Command | Mean [ms] | Min [ms] | Max [ms] |
---|---|---|---|
10 |
81.9 ± 8.6 | 69.8 | 106.6 |
60 |
84.4 ± 8.4 | 72.6 | 99.8 |
110 |
92.0 ± 13.1 | 75.2 | 140.5 |
160 |
99.1 ± 9.2 | 81.4 | 115.6 |
210 |
108.8 ± 8.7 | 89.8 | 130.9 |
260 |
117.8 ± 7.4 | 105.1 | 134.8 |
310 |
136.6 ± 13.0 | 118.5 | 163.6 |
360 |
150.6 ± 6.2 | 140.5 | 166.9 |
410 |
187.6 ± 36.2 | 162.5 | 321.0 |
460 |
198.2 ± 12.8 | 170.7 | 216.2 |
1000 |
625.3 ± 24.5 | 595.3 | 662.5 |
5000 |
20862 ± 441 | 19915 | 21301 |
wow, that is a x271
speed bump for larger matrices. We can still wait for 20 seconds.
sub matrix version
Command | Mean [ms] | Min [ms] | Max [ms] |
---|---|---|---|
10 |
98.1 ± 12.9 | 83.6 | 145.1 |
60 |
102.9 ± 7.8 | 92.2 | 121.4 |
110 |
110.4 ± 10.1 | 91.7 | 131.8 |
160 |
122.2 ± 12.3 | 101.5 | 146.6 |
210 |
141.5 ± 18.2 | 119.2 | 178.2 |
260 |
148.0 ± 9.5 | 125.4 | 162.9 |
310 |
177.5 ± 43.8 | 154.4 | 350.1 |
360 |
180.4 ± 14.6 | 162.4 | 218.9 |
410 |
222.0 ± 17.0 | 198.8 | 252.7 |
460 |
233.9 ± 19.9 | 207.9 | 283.7 |
1000 |
714.2 ± 13.7 | 681.0 | 732.6 |
5000 |
26.627 ± 803 | 25886 | 28594 |
here we see a slight speed down compared to the normal multiplitication.
zig
lets use zig, see if this will help. numpy
uses BLAS
under the hood, so we should also use this.
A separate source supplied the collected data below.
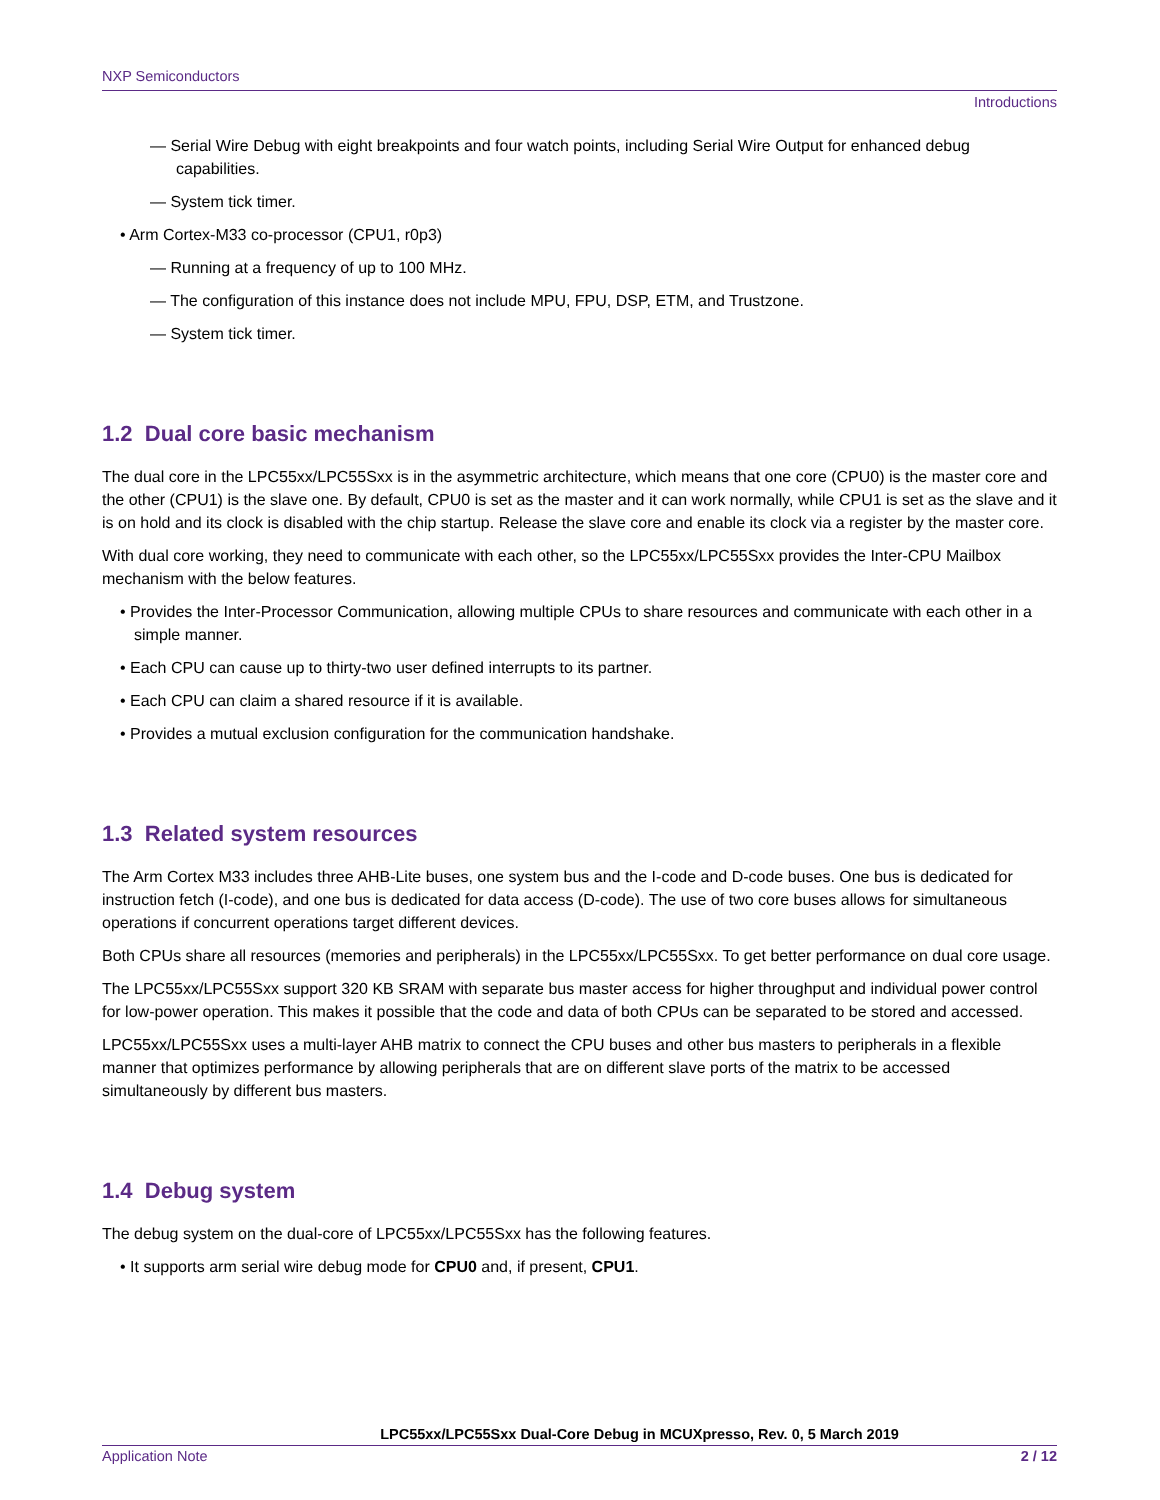NXP Semiconductors
Introductions
— Serial Wire Debug with eight breakpoints and four watch points, including Serial Wire Output for enhanced debug capabilities.
— System tick timer.
• Arm Cortex-M33 co-processor (CPU1, r0p3)
— Running at a frequency of up to 100 MHz.
— The configuration of this instance does not include MPU, FPU, DSP, ETM, and Trustzone.
— System tick timer.
1.2 Dual core basic mechanism
The dual core in the LPC55xx/LPC55Sxx is in the asymmetric architecture, which means that one core (CPU0) is the master core and the other (CPU1) is the slave one. By default, CPU0 is set as the master and it can work normally, while CPU1 is set as the slave and it is on hold and its clock is disabled with the chip startup. Release the slave core and enable its clock via a register by the master core.
With dual core working, they need to communicate with each other, so the LPC55xx/LPC55Sxx provides the Inter-CPU Mailbox mechanism with the below features.
• Provides the Inter-Processor Communication, allowing multiple CPUs to share resources and communicate with each other in a simple manner.
• Each CPU can cause up to thirty-two user defined interrupts to its partner.
• Each CPU can claim a shared resource if it is available.
• Provides a mutual exclusion configuration for the communication handshake.
1.3 Related system resources
The Arm Cortex M33 includes three AHB-Lite buses, one system bus and the I-code and D-code buses. One bus is dedicated for instruction fetch (I-code), and one bus is dedicated for data access (D-code). The use of two core buses allows for simultaneous operations if concurrent operations target different devices.
Both CPUs share all resources (memories and peripherals) in the LPC55xx/LPC55Sxx. To get better performance on dual core usage.
The LPC55xx/LPC55Sxx support 320 KB SRAM with separate bus master access for higher throughput and individual power control for low-power operation. This makes it possible that the code and data of both CPUs can be separated to be stored and accessed.
LPC55xx/LPC55Sxx uses a multi-layer AHB matrix to connect the CPU buses and other bus masters to peripherals in a flexible manner that optimizes performance by allowing peripherals that are on different slave ports of the matrix to be accessed simultaneously by different bus masters.
1.4 Debug system
The debug system on the dual-core of LPC55xx/LPC55Sxx has the following features.
• It supports arm serial wire debug mode for CPU0 and, if present, CPU1.
LPC55xx/LPC55Sxx Dual-Core Debug in MCUXpresso, Rev. 0, 5 March 2019
Application Note 2 / 12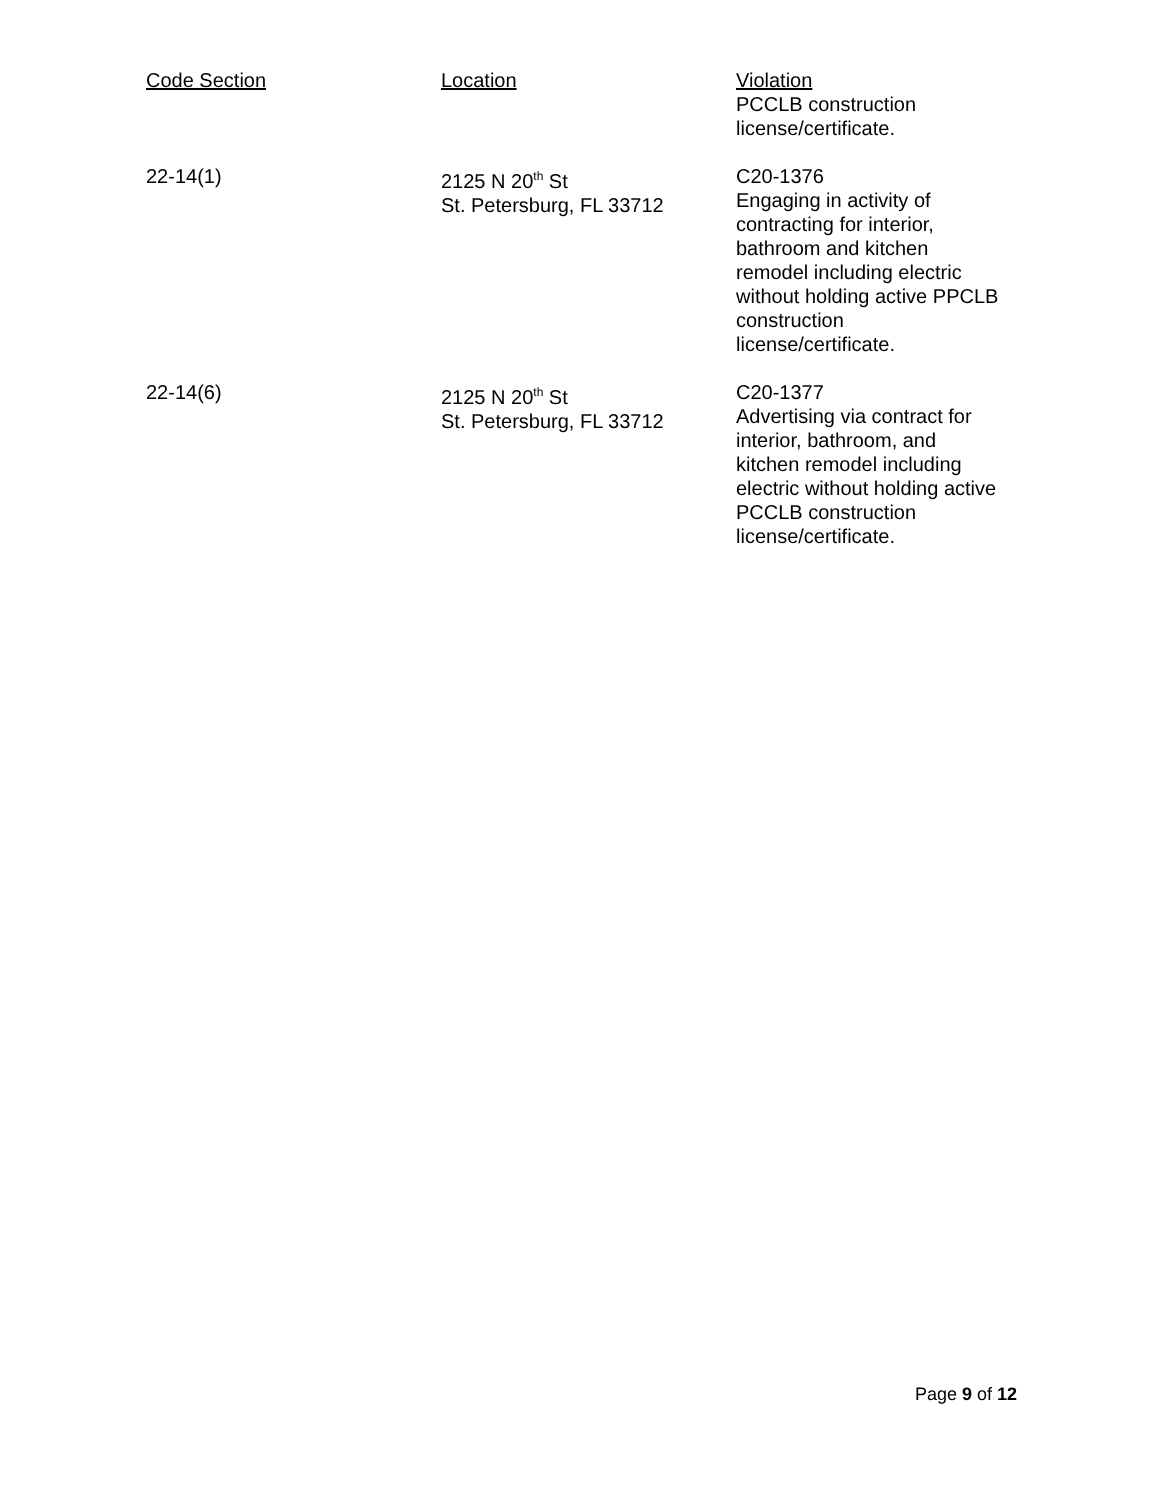| Code Section | Location | Violation PCCLB construction license/certificate. |
| 22-14(1) | 2125 N 20<sup>th</sup> St St. Petersburg, FL 33712 | C20-1376 Engaging in activity of contracting for interior, bathroom and kitchen remodel including electric without holding active PPCLB construction license/certificate. |
| 22-14(6) | 2125 N 20<sup>th</sup> St St. Petersburg, FL 33712 | C20-1377 Advertising via contract for interior, bathroom, and kitchen remodel including electric without holding active PCCLB construction license/certificate. |
Page 9 of 12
zig test src/main.zig -lc -L/System/Library/Frameworks/Accelerate.framework/Versions/Current/Frameworks/vecLib.framework/libBLAS.dynlib -lBLAS -OReleaseFast
Command | Mean | Min | Max |
---|---|---|---|
./main 10 |
747.7µs ± 155.1 | 503.6µs | 1555.9µs |
./main 60 |
1173.5µs ± 143.3 | 936.6µs | 1961.8µs |
./main 110 |
1959.6µs ± 157.7 | 1701.4µs | 2811.6µs |
./main 160 |
3253.8µs ± 156.4 | 2915.4µs | 4063.2µs |
./main 210 |
5047.6µs ± 149.9 | 4683.0µs | 5937.6µs |
./main 260 |
6630.8µs ± 179.3 | 6199.3µs | 7487.5µs |
./main 310 |
8609.8µs ± 170.4 | 8167.1µs | 9566.0µs |
./main 360 |
11320.0µs ± 194.3 | 10877.6µs | 12363.8µs |
./main 410 |
14868.5µs ± 185.5 | 14407.6µs | 15442.5µs |
./main 460 |
18.5258ms ± .2908 | 18.0263ms | 20759.3µs |
we dipped into sub order!
Command | Mean | Min | Max |
---|---|---|---|
./main 1000 |
105.7 ms ± 1.5 ms | 103.2 ms | 109.2 ms |
./main 5000 |
8.316 s ± 0.033 s | 8.281 s | 8.379 s |
./main 10000 |
64.337 s ± 0.162 s | 64.122 s | 64.657 s |
thats is an 1530x
speed increase than the original python numpy implmentation with 1000 nodes! The other thing is that the calculation doensn’t hog the cpu!
To increase the number than this, I think we need to go deeper into GPUs.